Text -
▬▬▬▬▬▬

US Dollar Price Action Setups: EUR/USD, GBP/USD, AUD/USD, USD/CAD
US Dollar, EUR/USD, GBP/USD, AUD/USD, USD/CAD Talking Points:
- The US Dollar bullish trend has calmed over the past two weeks, with the past two weekly bars printing as dojis, indicative of indecision.
- Whether the USD puts in a pullback this week will likely depend on whether major pairs like EUR/USD, GBP/USD or AUD/USD can react to their own recent support inflections. Major price zones are in-play on all three.
- The analysis contained in article relies on price action and chart formations. To learn more about price action or chart patterns, check out our DailyFX Education section.
It’s a big week for global markets, and next week brings the Fed, all of which can make a pensive backdrop ahead of the holidays. With that said, stocks are lifting aggressively today in stark contrast to the pain that had shown last week. Those bearish drivers seemed to stack up, with the Omicron variant getting attention around the Thanksgiving holiday. Then last Tuesday Powell moved to take ‘transitory’ out of the Fed’s verbiage in a sign seen as a win for inflation.
The Friday NFP report wasn’t all that positive either, sizably missing the headline expectation of 550k. The one side of the report that was a positive was the unemployment rate sinking down to 4.2%, which is beyond the Fed’s threshold for maximum employment at 4.5%. So, this is a factor that could denote even more hawkishness as the Fed now has inflation well-above target to go along with the maximum employment that they’ve been looking for through the year while dismissing inflation as transitory.
All of this comes home to roost next week with the December FOMC rate decision. This is a quarterly meeting so the bank will also be supplying updated forecasts and guidance. This is where we can see just how much the move away from ‘transitory’ means to the bank.
At this stage, there’s a 97.3% chance of seeing at least one hike out of the Fed next year, per CME Fedwatch. There’s also a current 84% chance of seeing more than one rate hike. The median expectation for next year is three rate hikes, which is considerably divergent from the FOMC’s recent forecast for one hike next year.
The US Dollar
The US Dollar has had a full head of steam so far in Q4. Two weeks ago the USD breakout ran-up to another key zone of resistance in an area with multiple Fibonacci retracement levels taken from longer-term studies. But, rather than elicit a pullback as those resistance levels came into play, prices started to range and that remained through last week.

▬▬▬▬▬▬

Exercise tasks -
A. Echo the dollar article word for word, everything from "At this stage, there’s" down to "hike next year.".
B. Duplicate everything in the records from the line containing "kingdom: Plantae" down to the line containing "scientific name: Blechnopsis orientalis", keeping each line exactly as it stands.
The article and the records come from unrelated sources.

Given information -
▬▬▬▬▬▬

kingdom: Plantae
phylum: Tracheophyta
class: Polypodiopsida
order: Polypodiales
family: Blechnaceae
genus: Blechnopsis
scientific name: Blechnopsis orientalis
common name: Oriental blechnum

▬▬▬▬▬▬

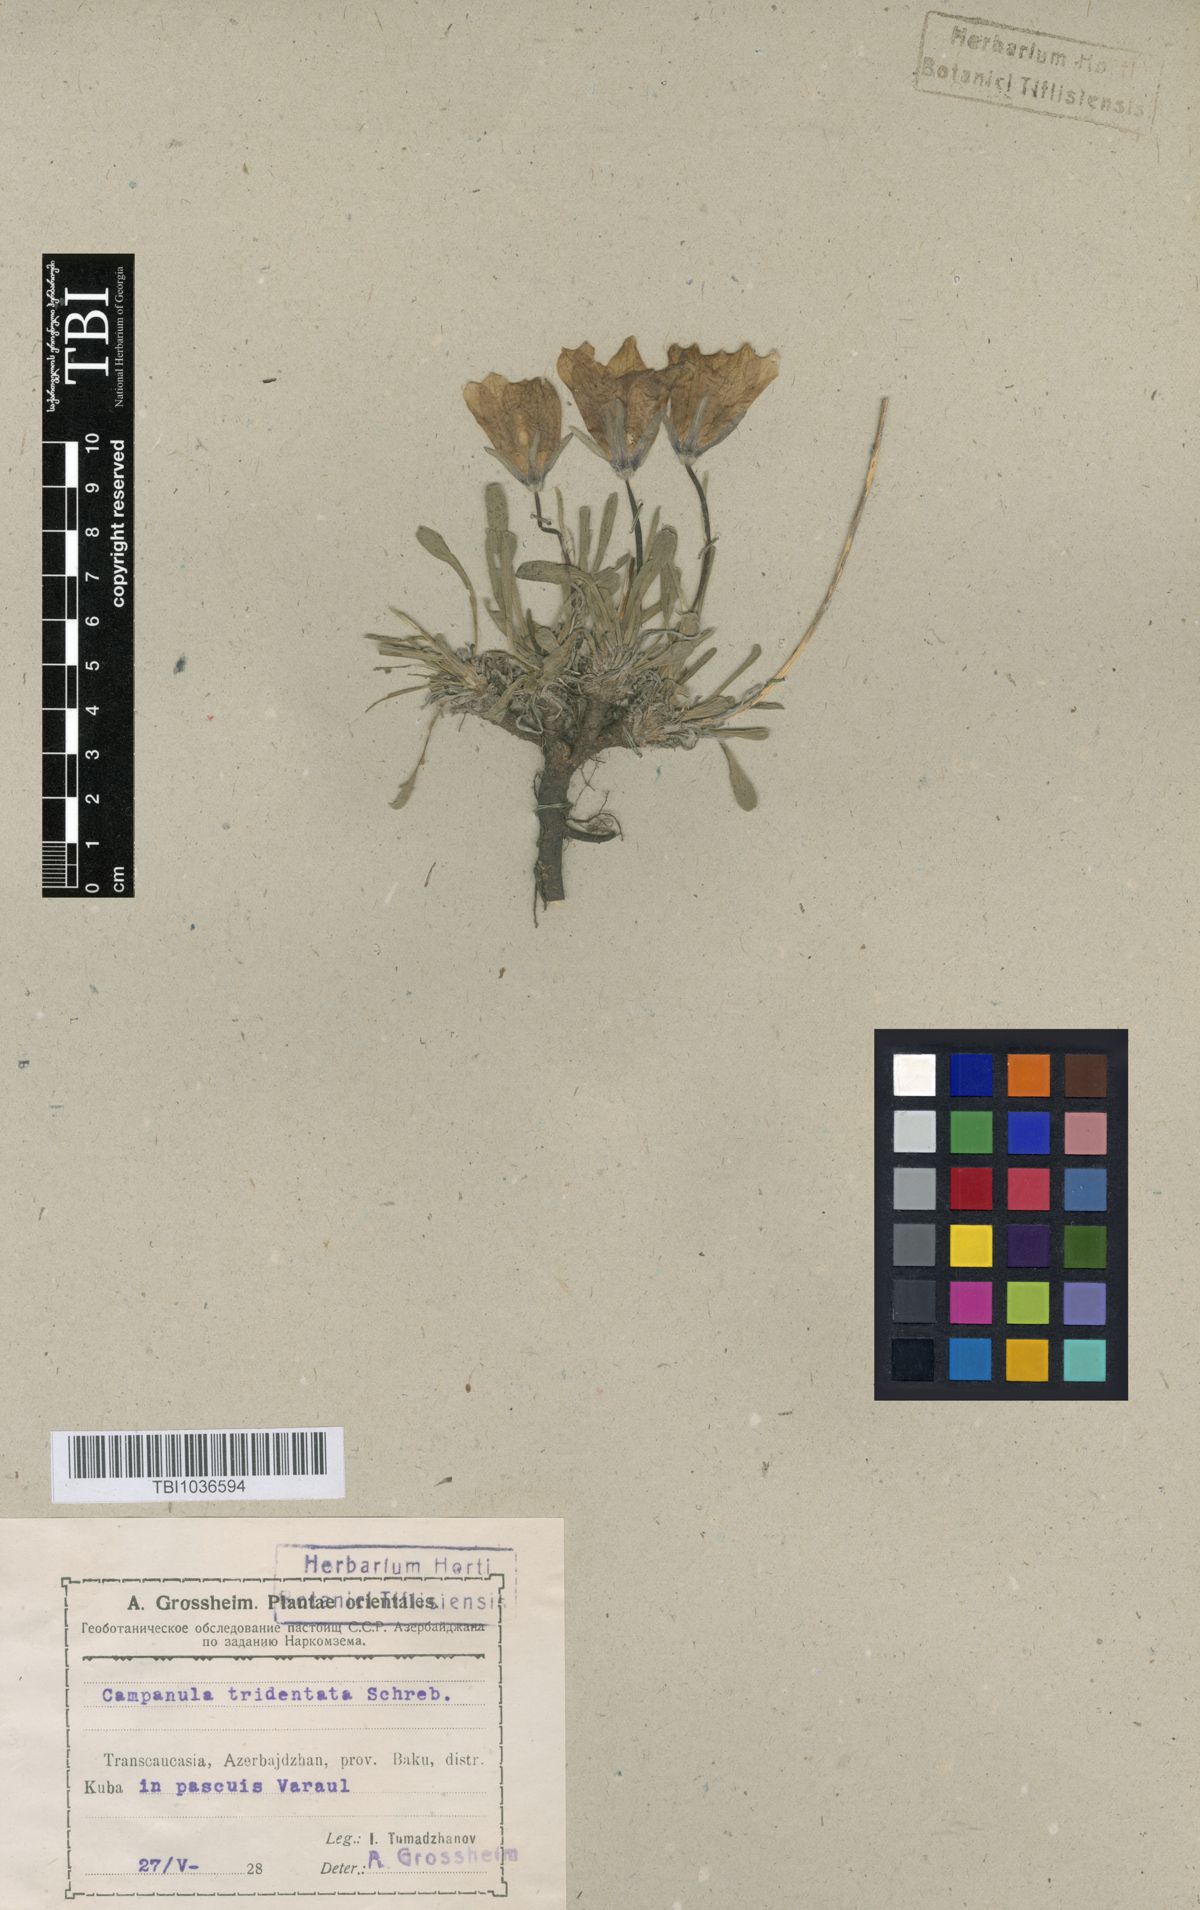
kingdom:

▬▬▬▬▬▬

Solved tasks -
A.
At this stage, there’s a 97.3% chance of seeing at least one hike out of the Fed next year, per CME Fedwatch. There’s also a current 84% chance of seeing more than one rate hike. The median expectation for next year is three rate hikes, which is considerably divergent from the FOMC’s recent forecast for one hike next year.

B.
kingdom: Plantae
phylum: Tracheophyta
class: Polypodiopsida
order: Polypodiales
family: Blechnaceae
genus: Blechnopsis
scientific name: Blechnopsis orientalis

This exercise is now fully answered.